→ **WORK REQUIRED**
Among the entries below, only the lines starting at the one with "[234,292,284,307] build ->" and ending at the one with "[29,230,85,243] [41,251,110,264] wxpython", both included, are to be printed exactly.

Items from a data source:
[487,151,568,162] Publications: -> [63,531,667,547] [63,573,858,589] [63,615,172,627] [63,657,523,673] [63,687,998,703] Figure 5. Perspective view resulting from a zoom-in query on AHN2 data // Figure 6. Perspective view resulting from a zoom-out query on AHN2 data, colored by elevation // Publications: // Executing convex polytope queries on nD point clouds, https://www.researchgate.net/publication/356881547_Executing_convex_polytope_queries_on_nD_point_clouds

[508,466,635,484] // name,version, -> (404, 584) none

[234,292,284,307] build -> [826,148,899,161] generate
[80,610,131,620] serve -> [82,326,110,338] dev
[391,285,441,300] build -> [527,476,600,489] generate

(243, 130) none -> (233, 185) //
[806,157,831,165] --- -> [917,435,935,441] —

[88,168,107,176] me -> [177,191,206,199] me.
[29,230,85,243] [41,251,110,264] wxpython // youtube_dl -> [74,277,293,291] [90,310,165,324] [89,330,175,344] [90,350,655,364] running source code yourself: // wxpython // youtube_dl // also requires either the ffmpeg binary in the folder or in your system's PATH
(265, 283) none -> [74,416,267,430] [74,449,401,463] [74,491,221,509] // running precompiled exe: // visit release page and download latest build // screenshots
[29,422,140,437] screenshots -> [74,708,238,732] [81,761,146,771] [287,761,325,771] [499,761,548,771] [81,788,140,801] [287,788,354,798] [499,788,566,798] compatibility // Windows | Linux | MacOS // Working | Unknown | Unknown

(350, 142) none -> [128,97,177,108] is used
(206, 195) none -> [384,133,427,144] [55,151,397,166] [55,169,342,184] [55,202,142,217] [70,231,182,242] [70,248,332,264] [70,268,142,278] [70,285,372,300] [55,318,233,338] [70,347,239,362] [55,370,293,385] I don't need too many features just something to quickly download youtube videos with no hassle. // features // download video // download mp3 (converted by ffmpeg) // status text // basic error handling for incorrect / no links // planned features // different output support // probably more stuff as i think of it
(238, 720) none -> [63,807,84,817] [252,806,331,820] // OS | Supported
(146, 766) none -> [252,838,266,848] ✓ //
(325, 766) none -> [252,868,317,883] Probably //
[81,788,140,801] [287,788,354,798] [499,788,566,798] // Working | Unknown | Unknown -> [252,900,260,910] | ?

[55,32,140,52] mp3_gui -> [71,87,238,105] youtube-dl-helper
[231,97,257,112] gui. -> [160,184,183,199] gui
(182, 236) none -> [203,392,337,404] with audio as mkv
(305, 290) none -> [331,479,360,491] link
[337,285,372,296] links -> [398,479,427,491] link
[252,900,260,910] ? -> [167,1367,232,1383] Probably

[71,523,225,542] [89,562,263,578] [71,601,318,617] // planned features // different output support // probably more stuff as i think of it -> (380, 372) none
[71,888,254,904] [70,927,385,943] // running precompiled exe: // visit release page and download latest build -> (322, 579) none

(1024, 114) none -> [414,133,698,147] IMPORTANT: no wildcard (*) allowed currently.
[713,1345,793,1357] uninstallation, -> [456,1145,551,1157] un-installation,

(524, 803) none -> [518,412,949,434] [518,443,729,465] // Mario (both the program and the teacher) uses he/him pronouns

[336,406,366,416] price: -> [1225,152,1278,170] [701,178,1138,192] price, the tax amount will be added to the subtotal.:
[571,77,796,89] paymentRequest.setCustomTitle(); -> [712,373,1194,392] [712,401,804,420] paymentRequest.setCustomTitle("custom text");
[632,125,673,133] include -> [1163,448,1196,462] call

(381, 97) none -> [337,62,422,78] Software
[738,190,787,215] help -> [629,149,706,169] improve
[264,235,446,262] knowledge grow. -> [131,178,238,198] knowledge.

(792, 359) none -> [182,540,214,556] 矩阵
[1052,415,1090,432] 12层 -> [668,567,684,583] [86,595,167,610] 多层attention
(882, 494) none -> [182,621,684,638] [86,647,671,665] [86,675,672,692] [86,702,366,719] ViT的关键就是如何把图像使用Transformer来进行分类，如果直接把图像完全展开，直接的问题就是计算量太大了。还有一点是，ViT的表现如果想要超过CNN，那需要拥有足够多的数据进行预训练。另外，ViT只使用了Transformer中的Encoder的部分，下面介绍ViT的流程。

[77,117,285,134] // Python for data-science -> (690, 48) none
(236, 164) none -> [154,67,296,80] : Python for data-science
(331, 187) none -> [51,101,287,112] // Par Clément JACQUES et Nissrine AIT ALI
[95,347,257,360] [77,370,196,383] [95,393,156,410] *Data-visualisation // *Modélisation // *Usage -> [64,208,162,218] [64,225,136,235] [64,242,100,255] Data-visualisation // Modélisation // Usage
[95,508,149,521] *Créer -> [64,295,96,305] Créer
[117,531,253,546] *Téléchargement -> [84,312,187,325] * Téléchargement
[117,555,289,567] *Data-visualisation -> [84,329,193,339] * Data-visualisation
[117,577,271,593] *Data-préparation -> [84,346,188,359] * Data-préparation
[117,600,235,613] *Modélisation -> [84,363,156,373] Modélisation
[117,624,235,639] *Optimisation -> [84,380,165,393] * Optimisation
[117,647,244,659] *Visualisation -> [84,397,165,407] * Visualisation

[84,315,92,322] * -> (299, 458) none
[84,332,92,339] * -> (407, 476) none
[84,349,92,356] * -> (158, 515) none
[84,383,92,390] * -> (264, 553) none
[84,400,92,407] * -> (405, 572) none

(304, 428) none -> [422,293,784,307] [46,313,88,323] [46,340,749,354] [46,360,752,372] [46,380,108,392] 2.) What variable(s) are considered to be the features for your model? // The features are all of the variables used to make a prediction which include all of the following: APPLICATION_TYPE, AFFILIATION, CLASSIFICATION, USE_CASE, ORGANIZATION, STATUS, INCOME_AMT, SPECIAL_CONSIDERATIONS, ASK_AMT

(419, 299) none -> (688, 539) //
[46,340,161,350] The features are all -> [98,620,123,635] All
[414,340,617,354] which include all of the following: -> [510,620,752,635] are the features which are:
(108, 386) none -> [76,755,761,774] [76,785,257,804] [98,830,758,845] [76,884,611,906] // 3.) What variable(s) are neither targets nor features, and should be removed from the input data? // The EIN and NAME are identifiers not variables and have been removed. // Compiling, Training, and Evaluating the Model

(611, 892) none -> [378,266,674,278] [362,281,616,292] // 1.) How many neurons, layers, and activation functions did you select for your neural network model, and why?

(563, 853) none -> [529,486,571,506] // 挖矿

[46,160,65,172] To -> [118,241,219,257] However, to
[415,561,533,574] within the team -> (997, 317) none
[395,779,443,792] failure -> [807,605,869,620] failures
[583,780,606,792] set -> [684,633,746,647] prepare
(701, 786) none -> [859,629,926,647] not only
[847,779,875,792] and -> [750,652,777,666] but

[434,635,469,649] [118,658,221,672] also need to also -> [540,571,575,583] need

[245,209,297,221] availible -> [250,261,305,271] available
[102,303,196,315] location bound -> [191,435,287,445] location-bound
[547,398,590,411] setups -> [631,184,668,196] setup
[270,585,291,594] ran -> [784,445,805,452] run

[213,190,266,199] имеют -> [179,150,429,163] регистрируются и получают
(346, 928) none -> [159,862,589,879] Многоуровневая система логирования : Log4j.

→ **TASK RESULT**
[234,292,284,307] build -> [826,148,899,161] generate
[80,610,131,620] serve -> [82,326,110,338] dev
[391,285,441,300] build -> [527,476,600,489] generate

(243, 130) none -> (233, 185) //
[806,157,831,165] --- -> [917,435,935,441] —

[88,168,107,176] me -> [177,191,206,199] me.
[29,230,85,243] [41,251,110,264] wxpython // youtube_dl -> [74,277,293,291] [90,310,165,324] [89,330,175,344] [90,350,655,364] running source code yourself: // wxpython // youtube_dl // also requires either the ffmpeg binary in the folder or in your system's PATH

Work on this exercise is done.